The match was a three-day affair, played between 30th June and 2nd July. Due to damp conditions, play did not start until 4 p.m on the first day. Batting first, Ireland found out why Schwarz was touted as one of the best players in the touring party as he picked up 5/65 to consign the hosts to 160 all out in 55.4 overs.
Leg-break bowler Gordon White chipped in with 3/14. Ireland’s wicketkeeper Frank Browning top-scored with a crucial 40 from number seven to give the innings some much-needed meat while opener Andrew Comyn laid the platform with a sedate 32.
On a sticky track, this total was a very good effort and Ireland’s bowlers showed the visitors during the latter’s reply on how to make the most of it. The right-arm off-break bowler Thomas ‘Tom’ Ross proceeded to rip through the South Africans with a stunning display of bowling.
Ross picked up all but one wicket, finishing with outstanding figures of 17.5-6-28-9. The entire team collapsed for a paltry 64 in 35.5 overs, with only Frank Mitchell (25) managing double figures. Ross’ fellow spinner William Harrington took the remaining wicket.

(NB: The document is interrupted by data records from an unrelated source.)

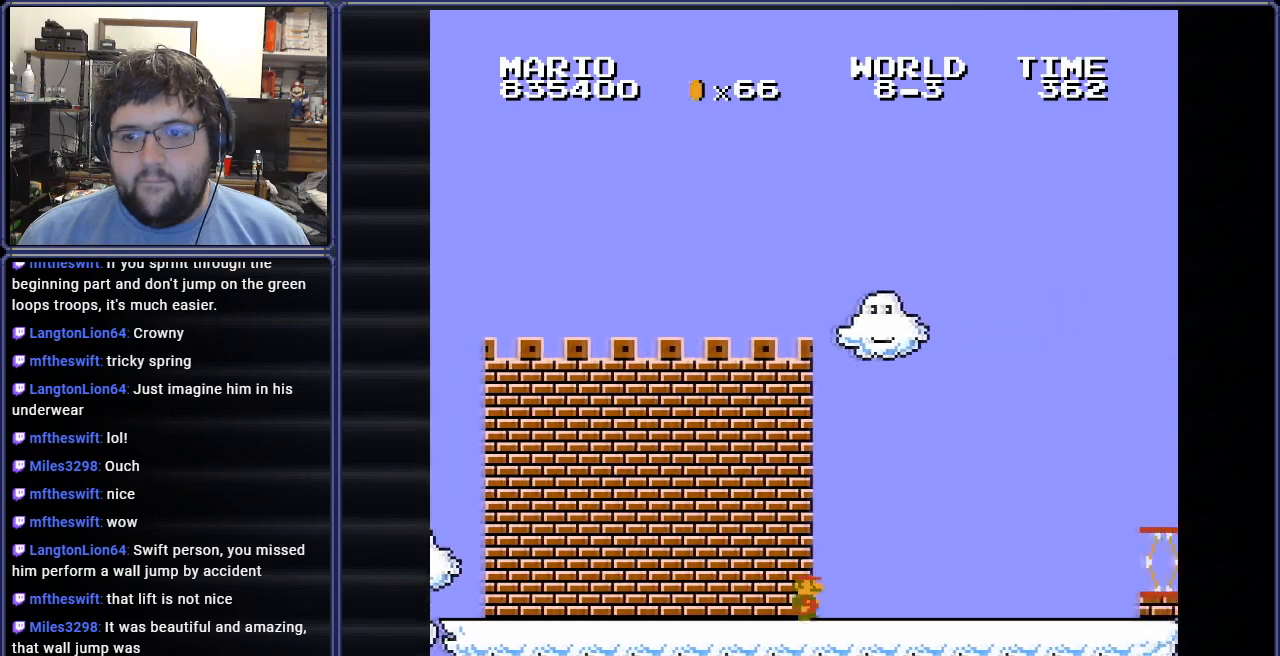
{"buttons": ["A", "B"], "events": [[334, "A", "down"], [367, "DPAD_RIGHT", "up"]]}
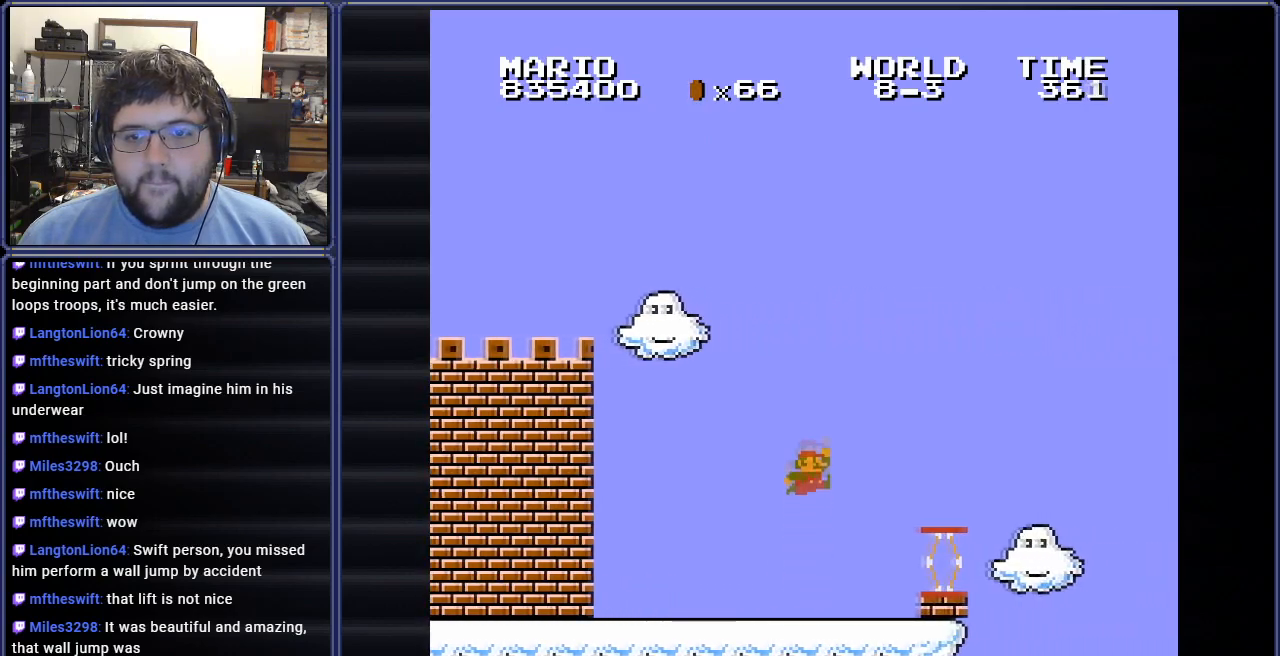
{"buttons": ["A", "B", "DPAD_RIGHT"], "events": [[17, "DPAD_LEFT", "down"], [67, "A", "up"], [317, "DPAD_LEFT", "up"], [367, "DPAD_RIGHT", "down"], [434, "A", "down"]]}
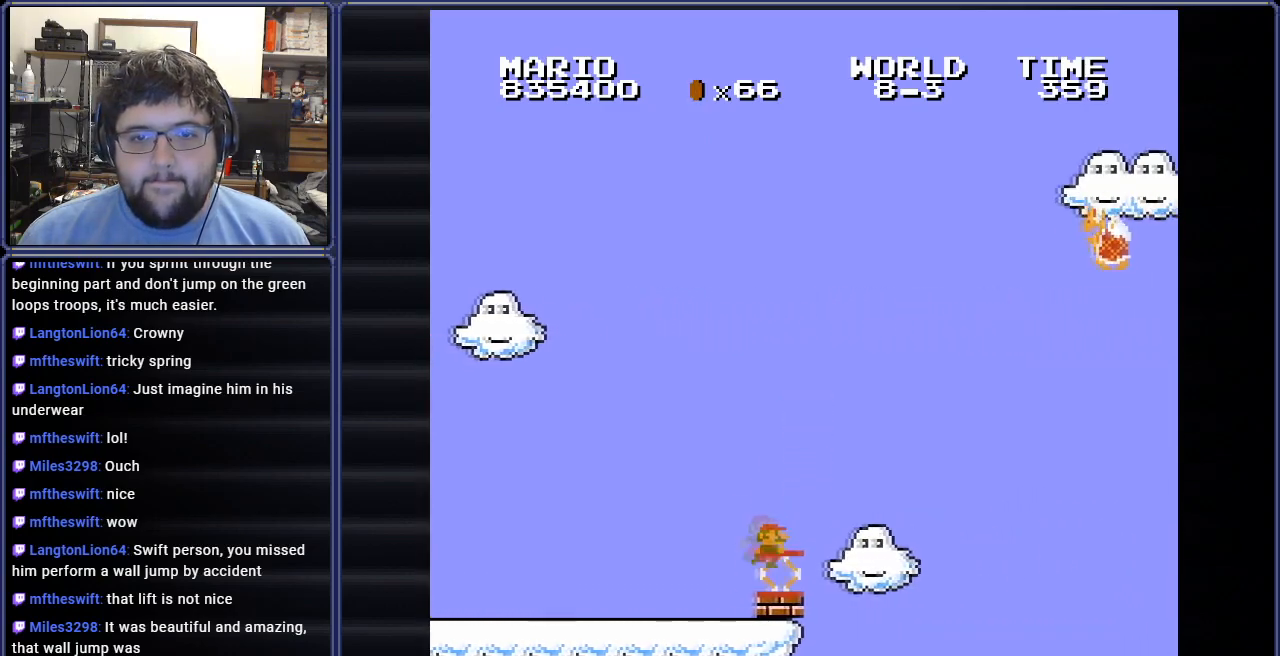
{"buttons": ["B"], "events": [[434, "DPAD_RIGHT", "up"], [484, "A", "up"]]}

The lead was a invaluable 96 runs.
Indeed, the pitch had become a slow bowler’s delight and the ball was now in the South Africans’ court to restrict the hosts in the second innings and ensure a manageable target. However, the Irish batsmen proved yet again that they were better accustomed than their counterparts on that pitch, ending their second innings on 135 in 39.1 overs.
Just as in the first innings, Schwarz (3/23) and White (4/27) were the performers for the South Africans, but they were thwarted well by Browning again. The gutsy wicket-keeper top-scored for the second time in the match, scoring 31.

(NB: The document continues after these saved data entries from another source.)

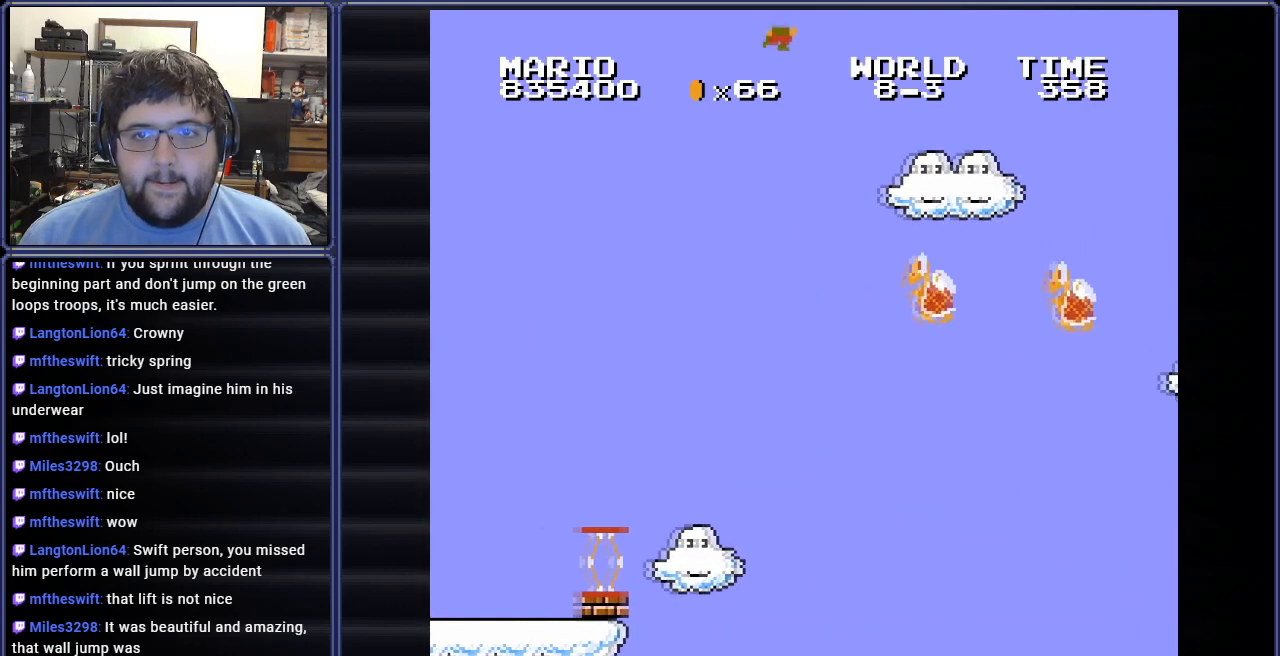
{"buttons": ["A", "B", "DPAD_UP", "DPAD_LEFT"], "events": [[17, "DPAD_LEFT", "down"], [184, "DPAD_UP", "down"], [317, "A", "down"], [434, "DPAD_UP", "up"], [484, "DPAD_UP", "down"]]}
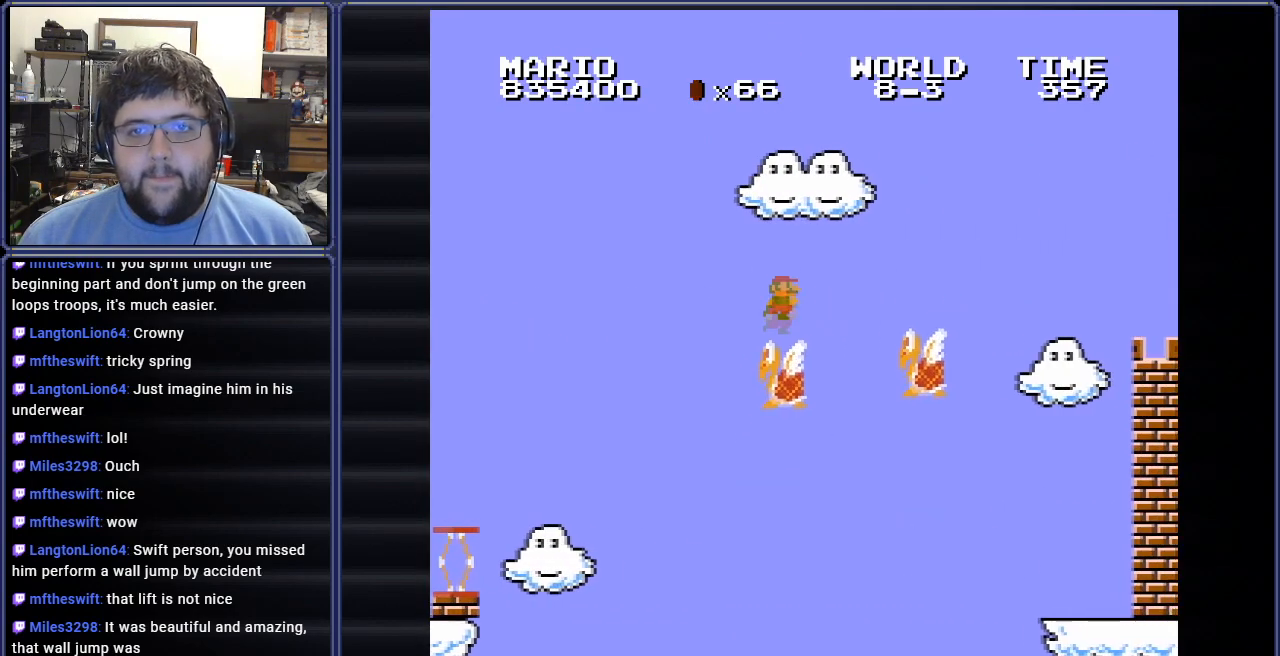
{"buttons": ["B", "DPAD_LEFT"], "events": [[33, "DPAD_LEFT", "up"], [50, "DPAD_RIGHT", "down"], [67, "DPAD_UP", "up"], [233, "DPAD_RIGHT", "up"], [300, "A", "up"], [350, "DPAD_LEFT", "down"]]}
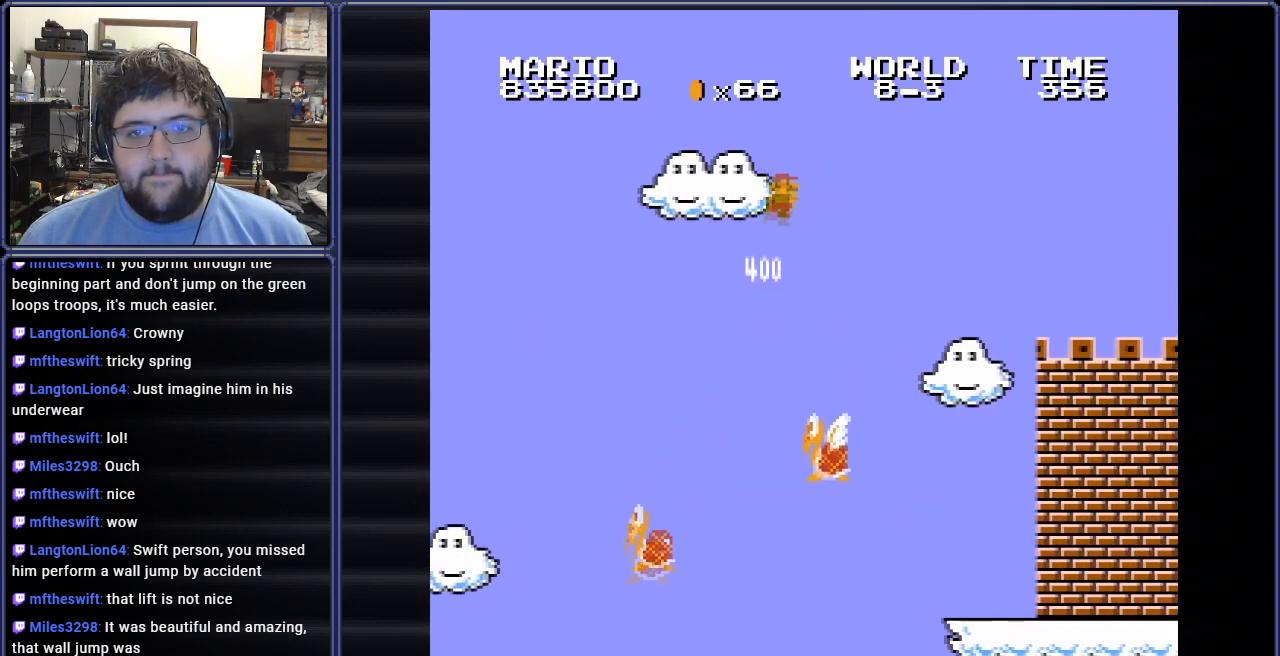
{"buttons": ["A", "B", "DPAD_RIGHT"], "events": [[67, "DPAD_LEFT", "up"], [201, "A", "down"], [251, "DPAD_RIGHT", "down"]]}
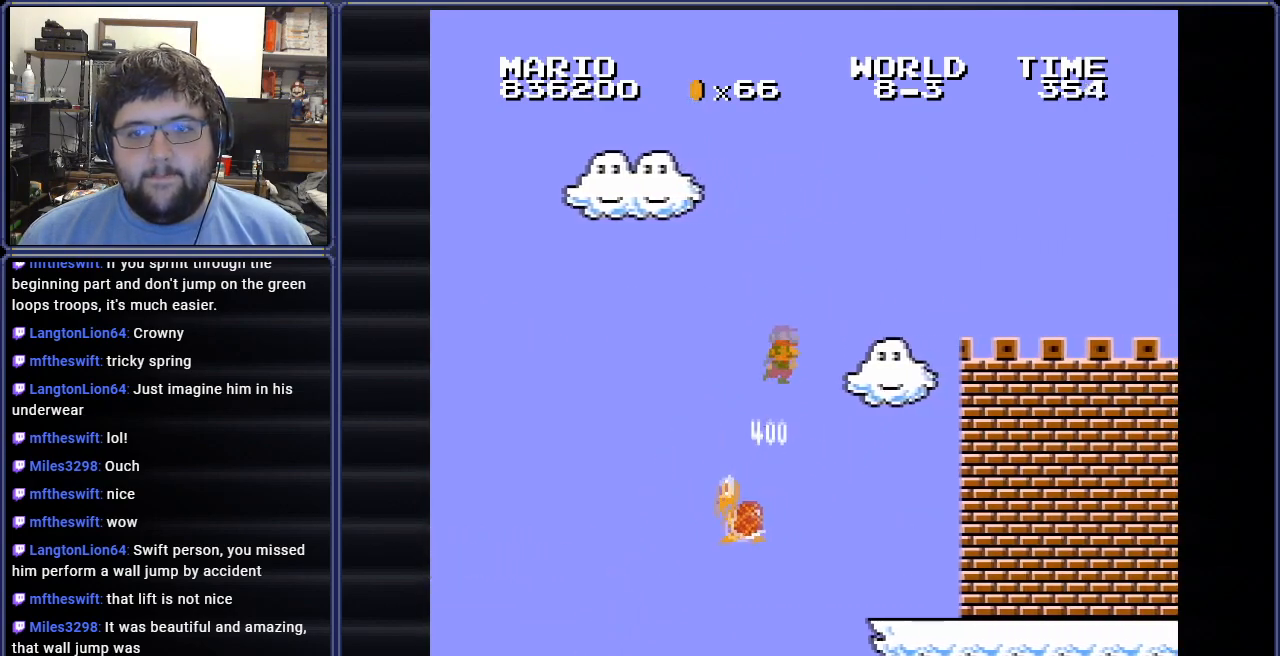
{"buttons": ["B", "DPAD_RIGHT"], "events": [[83, "A", "up"]]}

He was aided by Septimus Lambert (27) and Harry Corley (28) as the trio rescued the innings after another worrying start. The target for the South Africans was a big challenge and Ireland were firm favourites as the fourth innings commenced.
If the visitors wanted to make a match out of it, their dependable openers Tancred and Sinclair had to no doubt provide a promising start. However, both of them got out for ducks to Harrington, giving the innings a woeful start. From that point on, the South Africans lost their appetite for a fight and the wickets tumbled one by one.

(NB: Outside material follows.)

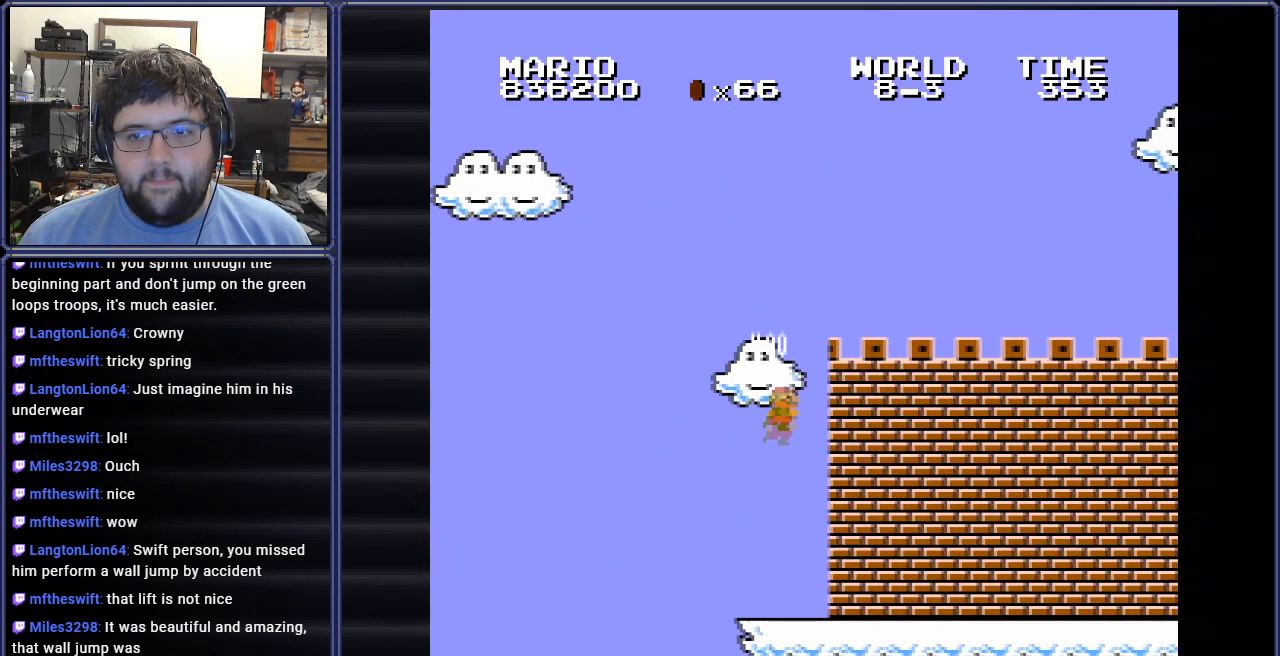
{"buttons": ["B", "DPAD_RIGHT"], "events": []}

Mitchell (21), White (30) and Snooke (25) were the ones who tried their best to get the score anywhere close to the target, but the bowlers, Harrington (5/66) in particular, were too good for them. Ross took 2/36 to give himself 11/64 in the match, while EJ Donovan and Gus Kelly – who was the opener Comyn’s brother-in-law – shared the remaining three wickets.
The South Africans were bowled out for 138 in 44.2 overs, a much better showing than their first innings but not enough to deny the jubilant Irishmen, who won by a comfortable 93 runs.
As it happened, this turned out to be one of only three defeats for the South Africans on the tour, sandwiched between the aforementioned defeat to Worcestershire and another one against Kent in late August. Worcestershire and Kent were full-fledged counties and the matches against them had proper first-class status.
Whereas Ireland were nothing more than a bunch of greenhorn amateurs, who were only too glad to face a national team filled with Test cricketers. Imagine then, what must have been the satisfaction when the historic win was completed.
Thus the Irish tendency to create giant-killing upsets had begun way back in 1904. In 1928, Ireland beat the touring West Indians and repeated the trick in 1969 and 2004 (the latter being a 50-overs game). In 2003, it was Zimbabwe who bore the brunt in a 50-overs game.
Each of these few victories in the days before Ireland attained full international status were path-breaking in their own way, of which College Park, 1904 remains the original watershed moment.